→ **WORK INSTRUCTION A**:
Reproduce the complete passage on Lotus orders and staffing plans word for word.

→ **TEXT BLOCK**:
More about our Esprit track outing later; meanwhile it is worth noting that, a week after Motorfair and the American debut, Lotus sales director Terry Clarkson reported: “We took orders worth £8.2-million at Motorfair for 371 Esprits. In the USA only Turbo Esprits are offered and the score, so far, is 225 orders worth $11-million.” The total covers 88 Chapman commemorative specials, for which Lotus has more orders than cars.
Such public reaction means another 80 production staff will be hired in addition to the present payroll of 973, approximately 50% of employees being qualified engineers. “If we achieve our targets, about 1100 will be employed at Hethel in 1992,” commented Kimberley.
By then there will be a new look to the Lotus range. Aside from the extremely expensive M300 mentioned earlier (more than £90,000 for “an entirely new V8, not the Seventies prototype reworked”), the “end of 1989” should bring the long-awaited “new Elan.” Coded M100, this machine has been in the Lotus pipeline for so long that even loyalists may wonder if said pipe is permanently blocked by previous promises?

[Stored items from a collection]
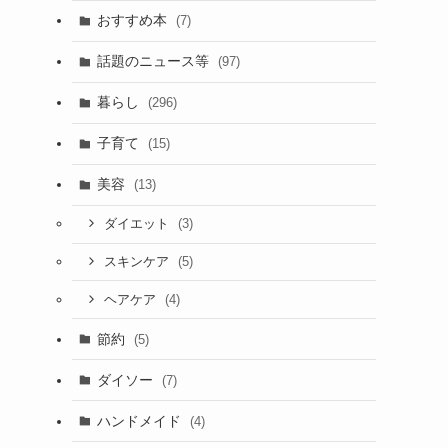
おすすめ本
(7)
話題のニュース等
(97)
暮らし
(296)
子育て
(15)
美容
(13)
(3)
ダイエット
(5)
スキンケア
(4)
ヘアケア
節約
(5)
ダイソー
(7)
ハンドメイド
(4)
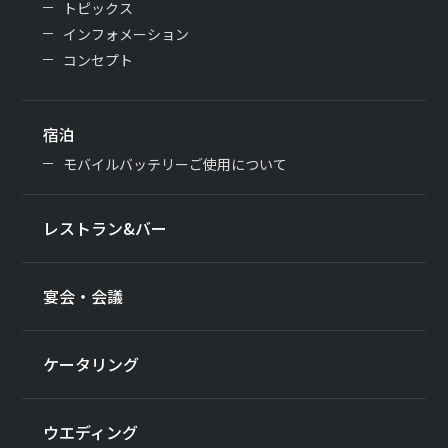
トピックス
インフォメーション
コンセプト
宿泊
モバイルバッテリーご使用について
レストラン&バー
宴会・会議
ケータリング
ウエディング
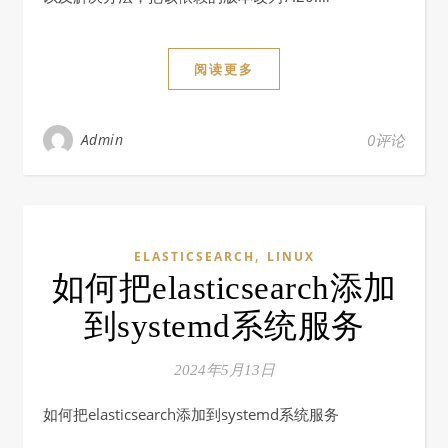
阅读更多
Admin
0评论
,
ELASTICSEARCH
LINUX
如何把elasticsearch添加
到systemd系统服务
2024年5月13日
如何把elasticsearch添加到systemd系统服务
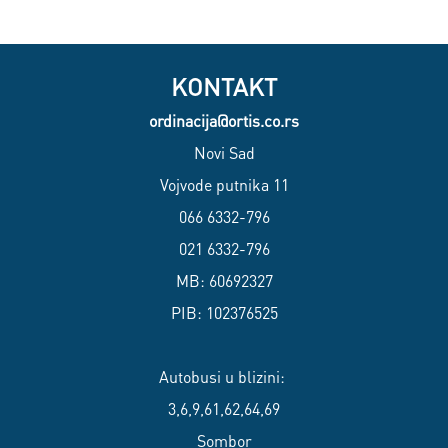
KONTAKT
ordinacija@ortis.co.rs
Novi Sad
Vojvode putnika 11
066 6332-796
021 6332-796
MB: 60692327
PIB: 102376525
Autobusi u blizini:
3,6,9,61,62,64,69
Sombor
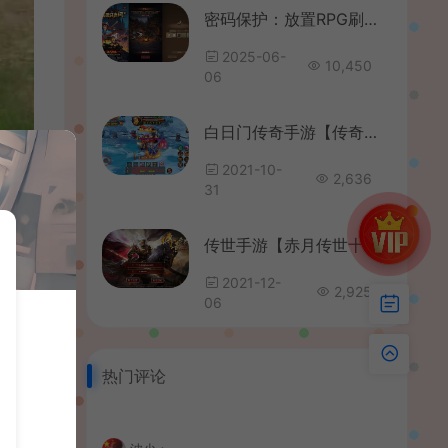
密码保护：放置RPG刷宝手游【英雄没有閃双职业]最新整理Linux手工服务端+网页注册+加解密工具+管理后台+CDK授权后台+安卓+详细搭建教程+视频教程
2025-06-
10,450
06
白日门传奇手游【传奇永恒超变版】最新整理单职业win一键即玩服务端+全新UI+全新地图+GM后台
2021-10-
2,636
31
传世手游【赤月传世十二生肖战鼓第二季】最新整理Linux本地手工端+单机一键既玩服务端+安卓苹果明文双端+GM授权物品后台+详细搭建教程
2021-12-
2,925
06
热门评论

* * *

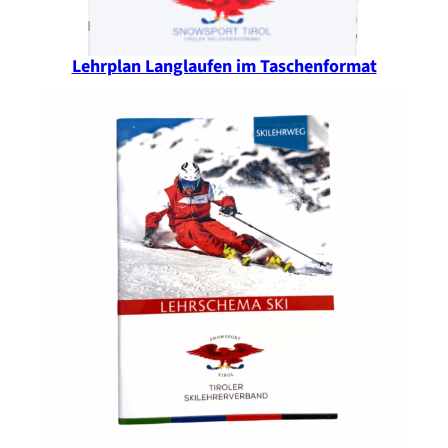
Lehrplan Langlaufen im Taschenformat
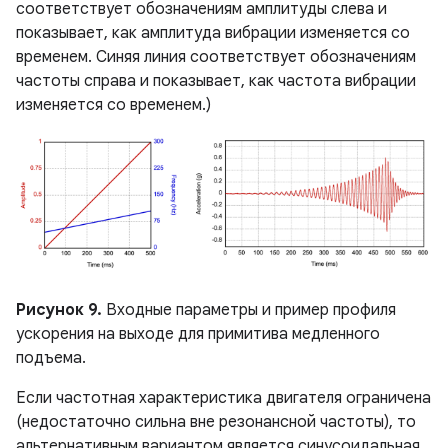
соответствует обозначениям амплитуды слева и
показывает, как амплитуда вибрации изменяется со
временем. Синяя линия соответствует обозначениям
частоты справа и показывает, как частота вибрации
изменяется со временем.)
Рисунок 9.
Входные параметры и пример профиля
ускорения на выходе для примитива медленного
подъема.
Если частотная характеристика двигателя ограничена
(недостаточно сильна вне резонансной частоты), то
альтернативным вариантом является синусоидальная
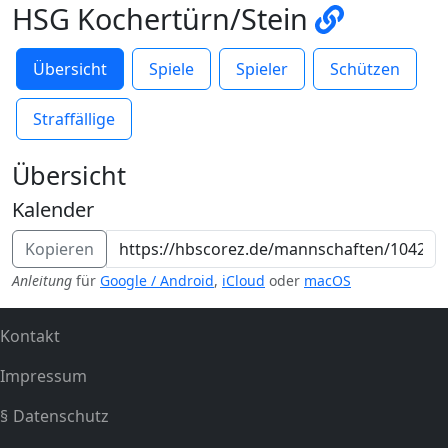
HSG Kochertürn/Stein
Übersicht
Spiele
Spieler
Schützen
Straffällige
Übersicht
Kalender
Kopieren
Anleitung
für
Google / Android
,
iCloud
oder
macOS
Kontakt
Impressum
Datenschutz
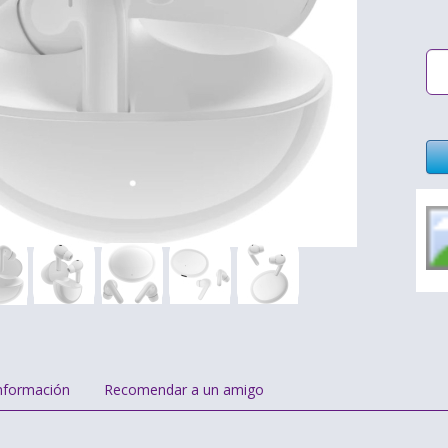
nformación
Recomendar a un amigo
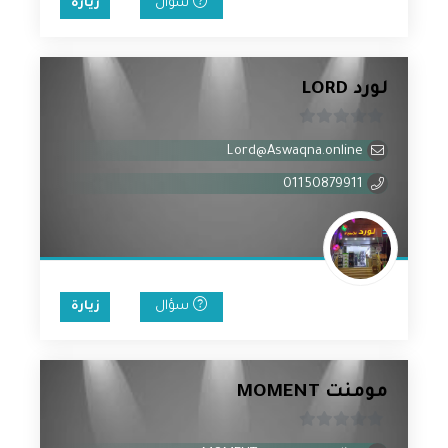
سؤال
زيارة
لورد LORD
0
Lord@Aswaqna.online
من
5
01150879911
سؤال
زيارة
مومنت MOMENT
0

---

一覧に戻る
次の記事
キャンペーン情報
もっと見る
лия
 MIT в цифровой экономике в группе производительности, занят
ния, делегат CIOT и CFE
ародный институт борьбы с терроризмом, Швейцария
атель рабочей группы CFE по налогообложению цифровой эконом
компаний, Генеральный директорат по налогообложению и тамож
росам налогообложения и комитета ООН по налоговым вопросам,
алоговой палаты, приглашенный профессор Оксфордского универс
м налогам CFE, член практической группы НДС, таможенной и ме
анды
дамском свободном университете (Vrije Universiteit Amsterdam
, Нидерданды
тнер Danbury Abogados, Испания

→ **WORK INSTRUCTION B**:
Extract each line from the entries above that contains the string "изменяется". Case counts.

→ **FINAL ANSWER A**:
More about our Esprit track outing later; meanwhile it is worth noting that, a week after Motorfair and the American debut, Lotus sales director Terry Clarkson reported: “We took orders worth £8.2-million at Motorfair for 371 Esprits. In the USA only Turbo Esprits are offered and the score, so far, is 225 orders worth $11-million.” The total covers 88 Chapman commemorative specials, for which Lotus has more orders than cars.
Such public reaction means another 80 production staff will be hired in addition to the present payroll of 973, approximately 50% of employees being qualified engineers. “If we achieve our targets, about 1100 will be employed at Hethel in 1992,” commented Kimberley.
By then there will be a new look to the Lotus range. Aside from the extremely expensive M300 mentioned earlier (more than £90,000 for “an entirely new V8, not the Seventies prototype reworked”), the “end of 1989” should bring the long-awaited “new Elan.” Coded M100, this machine has been in the Lotus pipeline for so long that even loyalists may wonder if said pipe is permanently blocked by previous promises?

→ **FINAL ANSWER B**:
показывает, как амплитуда вибрации изменяется со
изменяется со временем.)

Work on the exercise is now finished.